Poluição sonora no mar mata cefalópodes?

Há vários registos da ocorrência, em vários pontos do globo, de cefalópodes (como polvos, chocos e lulas) que aparecem mortos no litoral.em grandes números (entre várias dezenas a centenas).

Um trabalho da equipa de investigadores liderada por Michel André, da Universidade Politecnica de Barcelona e publicado recentemente na Frontiers of Ecology and the Environment, sugere uma possível explicação para este fenómeno. Experiências em laboratório mostram que ruidos de baixas frequências com comprimentos de onda semelhantes aos produzidos pela exploração de petróleo, gás e navios, danificam de modo severo e permanente os orgãos de equilíbrio nestes animais, que deixam de se poder mover normalmente, perdendo assim capacidade de caçar e tornando-se também facilmente vítimas de outros predadores.

Fonte: New scientist
A primeira resposta comportamental é a fuga, que rapidamente se converte em imobilização, ficando os animais imóveis no fundo do tanque (chocos) ou a flutuar estaticamente à superfície, sendo de esperar que possa ocorrer um comportamento semelhante no meio ambiente.

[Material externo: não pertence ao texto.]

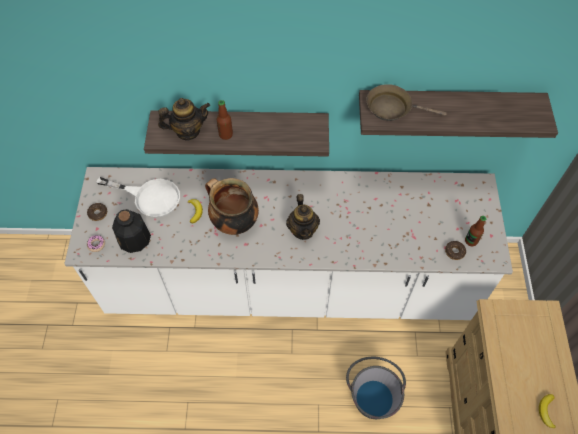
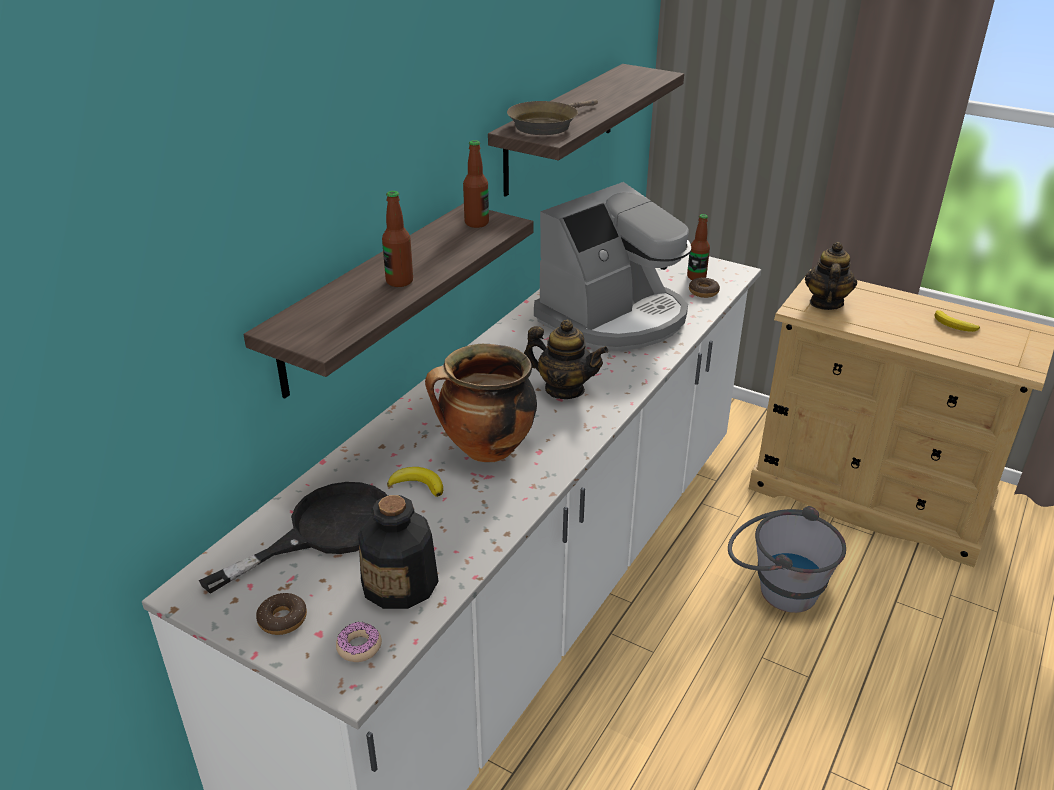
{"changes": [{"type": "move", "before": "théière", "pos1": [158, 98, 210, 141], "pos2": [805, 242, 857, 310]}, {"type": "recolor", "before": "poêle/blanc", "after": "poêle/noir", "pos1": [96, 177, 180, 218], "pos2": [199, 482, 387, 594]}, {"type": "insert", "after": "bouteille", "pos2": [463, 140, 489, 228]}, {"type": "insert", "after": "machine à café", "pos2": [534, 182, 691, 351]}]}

Estes dados vêm reforçar a necessidade de regular a produção humana de ruído nos oceanos, uma vez que a poluição sonora - proveniente de navios, extracção de combustíveis fósseis ou exploração eólica - pode afectar de modo significativo os ecossistemas marinhos. É este aspecto que a edição de 16 de Abril da New Scientist destaca no seu editorial, onde consta que Cephalopods may not be as charismatic as whales and dolphins but they are integral to the marine food chain."  Não é por acaso que os cephalopodos são comparados com estes emblematicos mamíferos marinhos. Entre os invertebrados, os cephalopodos mostram uma capacidade cognitiva extraordinária, com um sistema nervoso bem desenvolvido e um comportamento rico e complexo.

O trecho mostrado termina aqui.